Haigler the Hard Way
May 13-15, 2020
After returning home from the Mogollon Rim via the Chamberlain Trail two weeks ago, we
were wowed by the lush beauty of Haigler Creek. Several streams plunge from the lip of the Mogollon Rim to the floor of the desert — the Verde, East and West Clear
Horton Creek, Fossil Creek — but Haigler Creek first wanders tantalizingly west through the Tonto National Forest before joining with Tonto Creek in the Hellsgate Wilderness.

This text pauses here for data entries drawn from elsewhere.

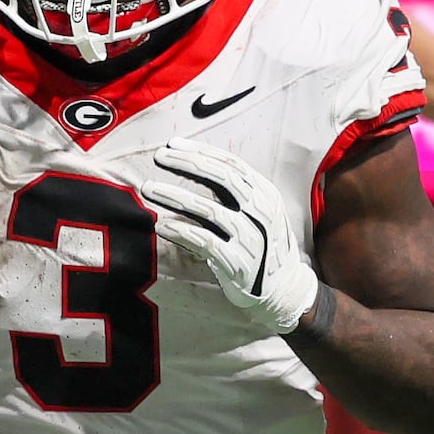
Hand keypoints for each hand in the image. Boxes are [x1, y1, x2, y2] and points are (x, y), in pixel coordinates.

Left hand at [135, 143, 310, 335]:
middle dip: (187, 164)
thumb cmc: (261, 245)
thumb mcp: (257, 211)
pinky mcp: (238, 263)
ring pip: (209, 210)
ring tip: (149, 189)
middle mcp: (260, 212)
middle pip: (222, 178)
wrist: (283, 288)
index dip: (200, 151)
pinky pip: (205, 242)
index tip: (172, 145)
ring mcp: (250, 238)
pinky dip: (182, 231)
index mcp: (264, 194)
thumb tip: (192, 163)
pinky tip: (162, 225)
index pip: (230, 164)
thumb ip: (232, 191)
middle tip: (158, 157)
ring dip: (175, 196)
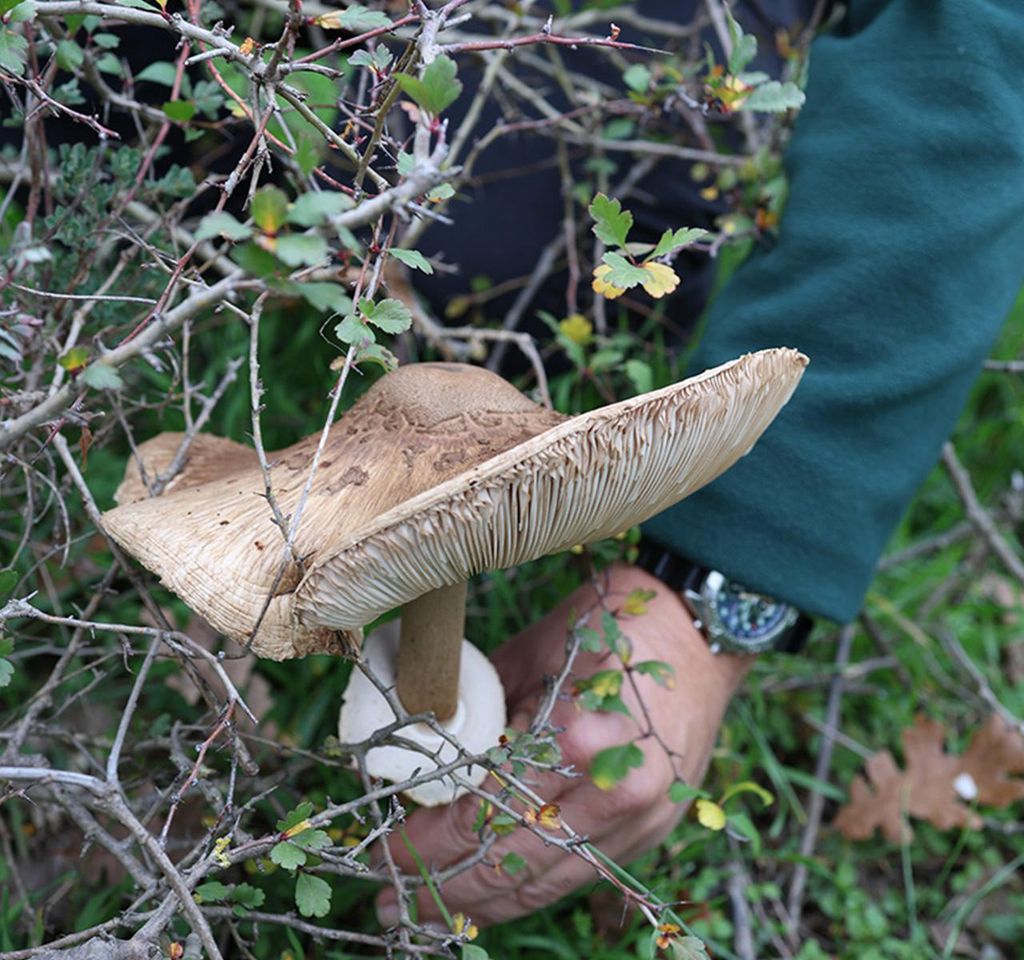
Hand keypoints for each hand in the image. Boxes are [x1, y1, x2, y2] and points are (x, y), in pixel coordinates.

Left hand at [376, 563, 752, 927]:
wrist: (703, 630)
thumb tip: (425, 747)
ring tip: (429, 910)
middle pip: (513, 866)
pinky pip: (579, 874)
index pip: (486, 816)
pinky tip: (490, 896)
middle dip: (445, 887)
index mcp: (581, 744)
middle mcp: (616, 797)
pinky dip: (530, 889)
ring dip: (484, 903)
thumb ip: (483, 708)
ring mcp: (641, 822)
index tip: (386, 850)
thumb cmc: (615, 623)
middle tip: (389, 898)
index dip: (430, 843)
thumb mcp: (534, 652)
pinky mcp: (651, 831)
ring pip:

This is a lightly populated area with very limited access. There's a famous backpacking route to Hells Gate, but at 14.5 miles with a 3300+ elevation change, it's well past
my capability. So I got pretty excited when I found references to some alternate approaches to the creek. We gave ourselves three days to scout the area.
We started with FR 129/FR 133 via Young, a roughly 13-mile 4WD road to the Smoky Hollow trailhead. But clearly this route is well-known to off-roaders,
Thurlo Tanks it was hopelessly gouged out by less cautious drivers. Not a good route for a solo vehicle. A great spot for lunch, though.
Our next destination was FR 848 north of Fisherman's Point, which theoretically leads about 1½ miles to a point where we could hike down to Haigler. It was, if anything, even more deeply gouged by
overuse, with the additional challenge of 400-foot drop-off on the passenger side. And there were zero options for camping. On to Plan C, a possible campsite I noted on World Imagery, on a knoll a few thousand feet above the creek.
It was perfect — a grassy meadow with wraparound views and even a great radio horizon (scroll for a panorama).
The next morning we set out for the creek, which was nearby but protected by an impenetrable wall of scrub oak and manzanita.
So we dropped into a dry wash that eventually emptied into the creek. It was pretty steep with a number of dry waterfalls to negotiate, but
it beat the alternatives.
From the final and steepest drop, we could hear rushing water, so there was no choice but to press on.
And oh what a reward for our effort!
Haigler Creek was flowing fast and strong, over my head just below the red rocks. Like Fossil Creek, it is crystal clear and margarita green, with a light coating of travertine.
It was also 53°F!
But of course we had to pay tribute to the creek by taking at least a brief dip.
Swimming in ice-cold streams was part of our marriage vows.
Of course there was lots of life along the stream, including Common Buckeye butterflies and this extravagant Arizona Sister.
After lunch we started back the way we came, but partway up the hill we veered off on an old fishermen's trail. It took us up and over a broad, grassy high meadow that reminded us of hiking in the Colorado Rockies.
Home, and a circling raven.
Century plants in all their glory.
Of course we stayed a second night, and the next morning we scrambled to the top of our local mountain (scroll for a panorama).
Find the camper ...
I encountered some unusual wildflowers on the hike down.
This is obviously a Mariposa Lily, but I had no idea there were so many varieties! This one appears to be Calochortus ambiguus, an Arizona Mariposa Lily.
And this peculiar plant is variously known as "Spider Milkweed" and "Antelope Horns".